1 & 2. CUSTOMELLOW Spring Summer 2017 Collection
3. At the backstage of CUSTOMELLOW Spring Summer 2017 Collection
The structured fabric of the jumpsuits, slate grey suede leather rider jackets featuring strategically placed bold zippers and dangling straps are an underlying aesthetical theme throughout the collection. A see-through flight jacket, and trousers adorned with several zippers were eye catching; however, the more day-to-day wearable items such as the pink shirt and shorts reminiscent of pyjamas and the mustard coloured leather jacket are what brought good balance to the overall collection. “One of the goals for our label CUSTOMELLOW BLACK is to gradually extend ourselves to the purview of the general public”

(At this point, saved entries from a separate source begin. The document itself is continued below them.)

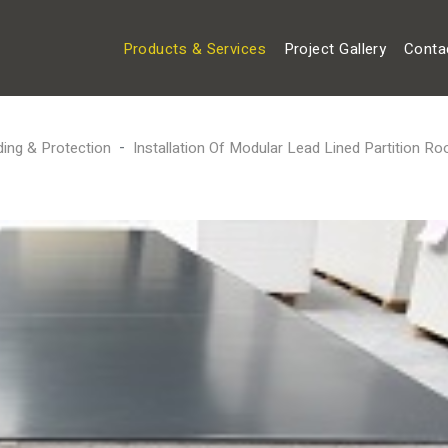
Products & Services
Project Gallery
Conta
ding & Protection
Installation Of Modular Lead Lined Partition R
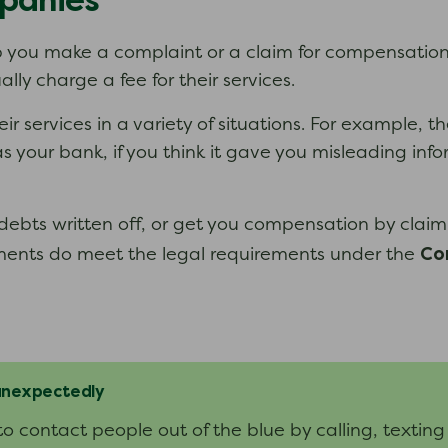
panies
you make a complaint or a claim for compensation 
y charge a fee for their services.
services in a variety of situations. For example, t
as your bank, if you think it gave you misleading i
ebts written off, or get you compensation by claim
Co
ents do meet the legal requirements under the
 unexpectedly
contact people out of the blue by calling, texting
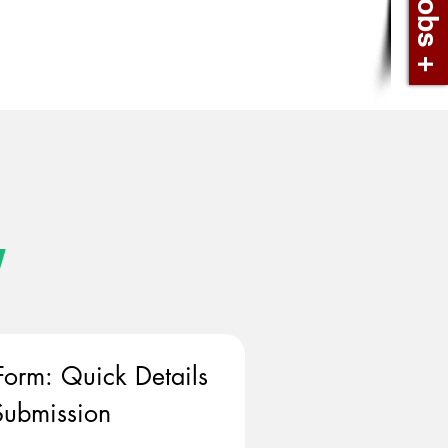
w
Form: Quick Details 
ubmission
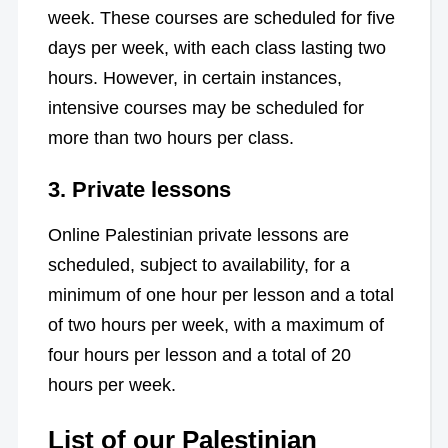
week. These courses are scheduled for five
days per week, with each class lasting two
hours. However, in certain instances,
intensive courses may be scheduled for
more than two hours per class.
3.
Private lessons
Online Palestinian private lessons are
scheduled, subject to availability, for a
minimum of one hour per lesson and a total
of two hours per week, with a maximum of
four hours per lesson and a total of 20
hours per week.
List of our Palestinian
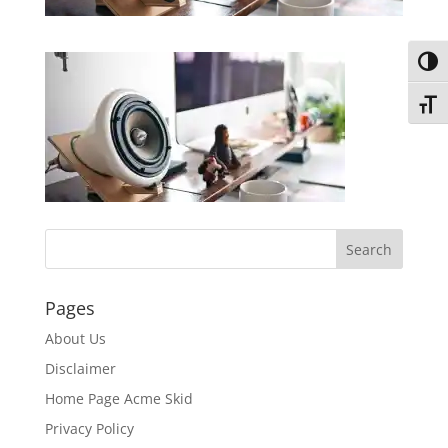
Toggl
Toggl
Pages
About Us
Disclaimer
Home Page Acme Skid
Privacy Policy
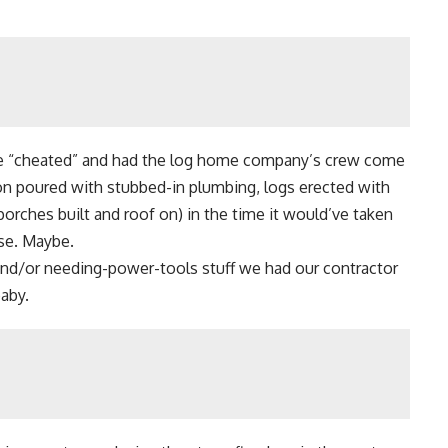
e “cheated” and had the log home company’s crew come
on poured with stubbed-in plumbing, logs erected with
porches built and roof on) in the time it would’ve taken
rse. Maybe.
nd/or needing-power-tools stuff we had our contractor
baby.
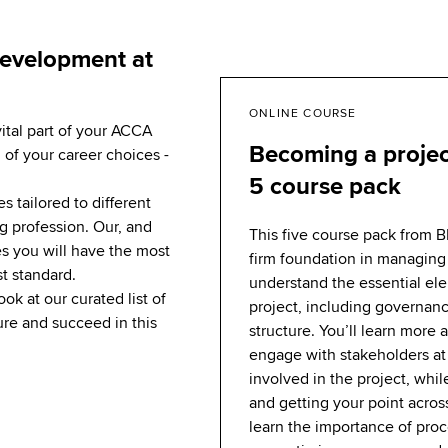
development at
ONLINE COURSE
vital part of your ACCA
Becoming a proje
 of your career choices -
5 course pack
 tailored to different
g profession. Our, and
This five course pack from B
s you will have the most
firm foundation in managing 
st standard.
understand the essential el
ook at our curated list of
project, including governan
re and succeed in this
structure. You’ll learn more
engage with stakeholders at 
involved in the project, whil
and getting your point across
learn the importance of pro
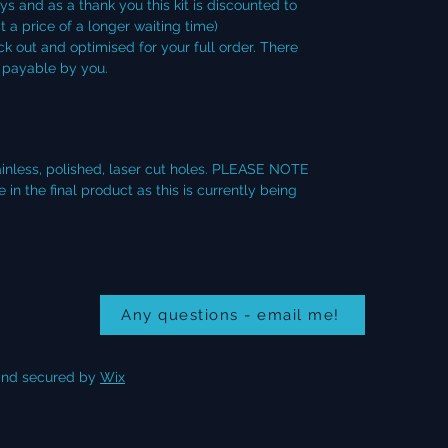
ays and as a thank you this kit is discounted to
t a price of a longer waiting time)
ck out and optimised for your full order. There
s payable by you.
tainless, polished, laser cut holes. PLEASE NOTE
n the final product as this is currently being
Any questions - email me!
nd secured by
Wix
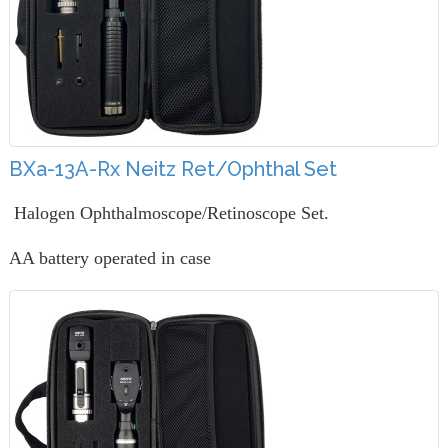
BXa-13A-Rx Neitz Ret/Ophthal Set
Halogen Ophthalmoscope/Retinoscope Set.
AA battery operated in case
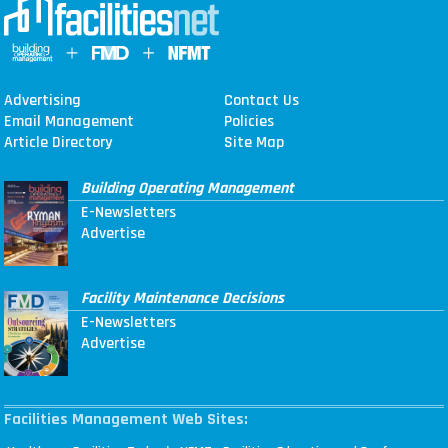
Advertising
Contact Us
Email Management
Policies
Article Directory
Site Map
Building Operating Management
E-Newsletters
Advertise
Facility Maintenance Decisions
E-Newsletters
Advertise
Facilities Management Web Sites:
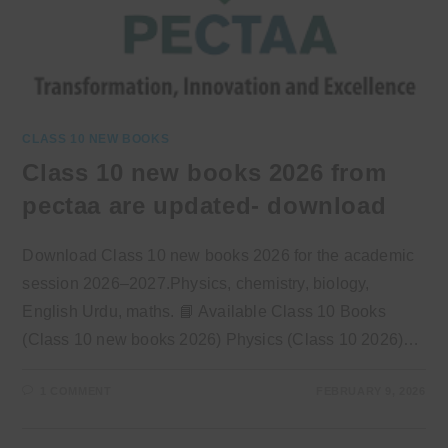
CLASS 10 NEW BOOKS
Class 10 new books 2026 from
pectaa are updated- download
Download Class 10 new books 2026 for the academic
session 2026–2027.Physics, chemistry, biology,
English Urdu, maths. 📘 Available Class 10 Books
(Class 10 new books 2026) Physics (Class 10 2026)…
1 COMMENT
FEBRUARY 9, 2026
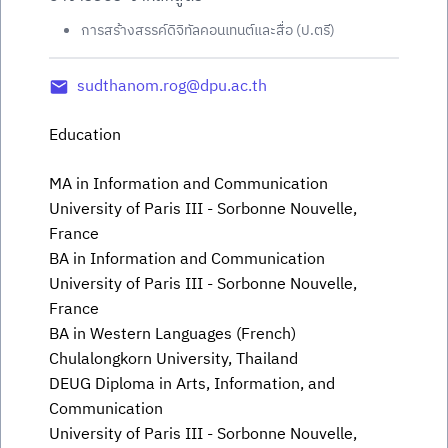
การสร้างสรรค์ดิจิทัลคอนเทนต์และสื่อ (ป.ตรี)
sudthanom.rog@dpu.ac.th
Education
MA in Information and Communication
University of Paris III - Sorbonne Nouvelle,
France
BA in Information and Communication
University of Paris III - Sorbonne Nouvelle,
France
BA in Western Languages (French)
Chulalongkorn University, Thailand
DEUG Diploma in Arts, Information, and
Communication
University of Paris III - Sorbonne Nouvelle,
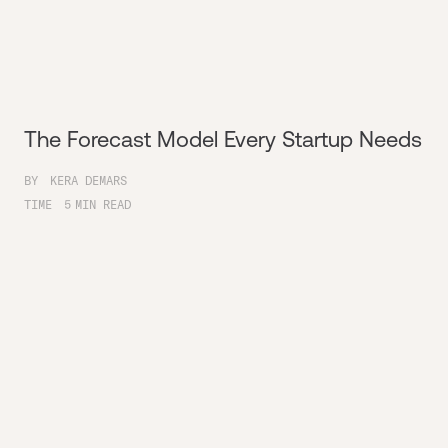
The Forecast Model Every Startup Needs
BY
KERA DEMARS
TIME
5
MIN READ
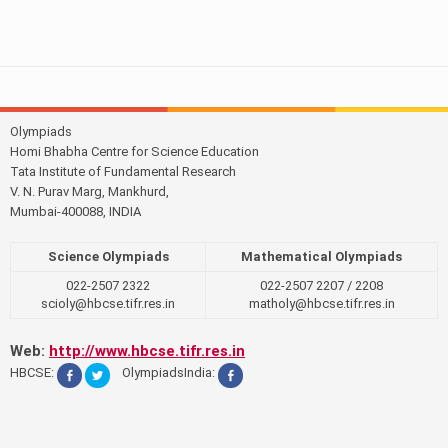
Olympiads
Homi Bhabha Centre for Science Education
Tata Institute of Fundamental Research
V. N. Purav Marg, Mankhurd,
Mumbai-400088, INDIA
Science Olympiads
Mathematical Olympiads
022-2507 2322
022-2507 2207 / 2208
scioly@hbcse.tifr.res.in
matholy@hbcse.tifr.res.in
Web:
http://www.hbcse.tifr.res.in
HBCSE:
OlympiadsIndia:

“Nowadays our menswear market is developing and becoming more diverse with so many designers and brands fiercely competing against one another”. Designer KANG Dong-Jun has been looking back on men’s fashion over the past decade and has been surprised at the disparity between when he first started designing men’s apparel, and now, in terms of style. Incomparable is the number of menswear designers with individuality nowadays. SEWING BOUNDARIES’ designer Ha Dong-Ho; Kwon Mun-Soo who presented a collection for Asian menswear at the ‘International WOOLMARK® Prize Asia Regional’ in early 2016 as a representative, and Go Tae-Yong of BYEOND CLOSET – which has the following akin to any celebrity – are the primaries for contemporary modern day designers. Their experience in street fashion and high-end luxury and ability to quickly respond to market demands have created a unique and never-seen-before apparels that are not usually seen in a big department store oriented distribution channels.